EXERCISE TEXT:
Yasmin Kafai, associate professor of education at the University of California, Los Angeles, wanted to study how a disruptive event affected an online community. So Kafai and her team unleashed Whypox -- a virtual epidemic that spread through Whyville, an online site for 8- to 16-year olds.
What would be unthinkable in real life -- purposely infecting people -- became a scientific opportunity. Kafai's team studied how young people learned about and reacted to the pox, which was designed to spread when people were in close contact and caused red spots to pop up on its sneezing victims. They watched as Whyvillians visited the local Centers for Disease Control and collected months of data, concluding that the illness created a new sense of community in an online world dominated by flirting, chatting, and playing.
Unscripted virtual events can also be a potential scientific goldmine.
Corrupted Blood -- a deadly contagion that ripped through World of Warcraft in fall of 2005 after an upgrade to the game -- inspired a detailed examination in two journals. Balicer wrote "Modeling Infectious Diseases Dissemination Through Online Role-Playing Games" in the March issue of Epidemiology, and Tufts University School of Medicine researchers analyzed the epidemic in the September issue of The Lancet Infectious Diseases.
They learned that the Corrupted Blood epidemic had some of the hallmarks of a real plague. The sickness was intended to infect high-level players of World of Warcraft who reached a region of the game called Zul'Gurub and battled a character called Hakkar. Those hale and hardy players were infected with the disease, which was meant to make it harder for them to win the battle.
But because players in the game can teleport to different regions, and pets could carry the disease and infect others, it spread. There were real life parallels -- players' ability to carry the disease to new regions was compared to the spread of SARS by air travel.Animals that carried the disease, causing fresh outbreaks, drew comparisons to birds that can carry avian influenza to new locations.
What interested researchers most, however, were players' reactions.

ENTRIES PROVIDED:
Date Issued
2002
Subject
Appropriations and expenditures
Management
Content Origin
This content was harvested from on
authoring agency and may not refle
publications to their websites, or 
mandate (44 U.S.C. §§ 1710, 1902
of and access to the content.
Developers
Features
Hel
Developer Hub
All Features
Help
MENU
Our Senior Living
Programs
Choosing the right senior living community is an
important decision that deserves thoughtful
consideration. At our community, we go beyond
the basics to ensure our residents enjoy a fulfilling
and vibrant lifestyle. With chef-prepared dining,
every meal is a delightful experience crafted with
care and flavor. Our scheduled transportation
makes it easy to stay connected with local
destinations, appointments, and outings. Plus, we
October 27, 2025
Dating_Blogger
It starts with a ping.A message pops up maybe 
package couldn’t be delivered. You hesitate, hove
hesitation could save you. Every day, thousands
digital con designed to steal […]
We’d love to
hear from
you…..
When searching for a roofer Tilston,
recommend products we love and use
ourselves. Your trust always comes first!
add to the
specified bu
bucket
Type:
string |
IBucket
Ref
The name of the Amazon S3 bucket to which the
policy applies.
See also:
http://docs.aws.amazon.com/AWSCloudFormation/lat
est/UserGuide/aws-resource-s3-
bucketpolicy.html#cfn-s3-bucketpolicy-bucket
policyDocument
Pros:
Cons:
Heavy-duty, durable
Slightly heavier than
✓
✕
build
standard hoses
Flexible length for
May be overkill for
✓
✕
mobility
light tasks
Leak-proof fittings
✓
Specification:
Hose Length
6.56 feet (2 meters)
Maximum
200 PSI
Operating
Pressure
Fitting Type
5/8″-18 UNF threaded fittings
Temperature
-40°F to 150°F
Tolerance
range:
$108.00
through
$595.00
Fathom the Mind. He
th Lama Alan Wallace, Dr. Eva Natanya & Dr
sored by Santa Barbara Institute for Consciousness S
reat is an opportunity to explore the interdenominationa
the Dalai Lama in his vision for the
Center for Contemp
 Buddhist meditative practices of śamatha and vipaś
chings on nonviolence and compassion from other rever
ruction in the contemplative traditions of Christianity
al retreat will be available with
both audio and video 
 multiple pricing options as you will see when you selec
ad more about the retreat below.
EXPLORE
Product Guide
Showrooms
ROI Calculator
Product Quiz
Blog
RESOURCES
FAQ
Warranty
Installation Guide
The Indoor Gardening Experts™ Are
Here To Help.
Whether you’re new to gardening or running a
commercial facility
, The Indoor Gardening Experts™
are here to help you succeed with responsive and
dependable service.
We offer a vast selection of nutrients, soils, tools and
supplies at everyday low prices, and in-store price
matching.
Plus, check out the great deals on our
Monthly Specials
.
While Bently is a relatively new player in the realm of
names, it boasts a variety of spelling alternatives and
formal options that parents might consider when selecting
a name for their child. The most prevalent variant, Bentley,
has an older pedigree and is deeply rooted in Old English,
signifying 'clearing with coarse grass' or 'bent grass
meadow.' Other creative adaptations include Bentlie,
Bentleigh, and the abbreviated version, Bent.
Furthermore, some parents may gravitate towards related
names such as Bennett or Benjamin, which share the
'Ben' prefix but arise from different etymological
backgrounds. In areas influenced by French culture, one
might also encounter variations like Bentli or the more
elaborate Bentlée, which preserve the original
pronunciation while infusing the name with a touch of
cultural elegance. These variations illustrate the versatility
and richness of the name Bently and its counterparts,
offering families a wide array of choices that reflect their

PROBLEM DETAILS:
Condense the paragraph in the virtual epidemics text that begins "What would be unthinkable in real life" into a short bulleted list that keeps its main facts.

SOLVED EXERCISE:
- Purposely infecting people, unthinkable in real life, became a scientific opportunity.
- Kafai's team studied how young people learned about and reacted to the pox.
- The pox was designed to spread through close contact and caused red spots on its sneezing victims.
- The team watched Whyvillians visit the local Centers for Disease Control and collected months of data.
- They concluded that the illness created a new sense of community in an online world dominated by flirting, chatting, and playing.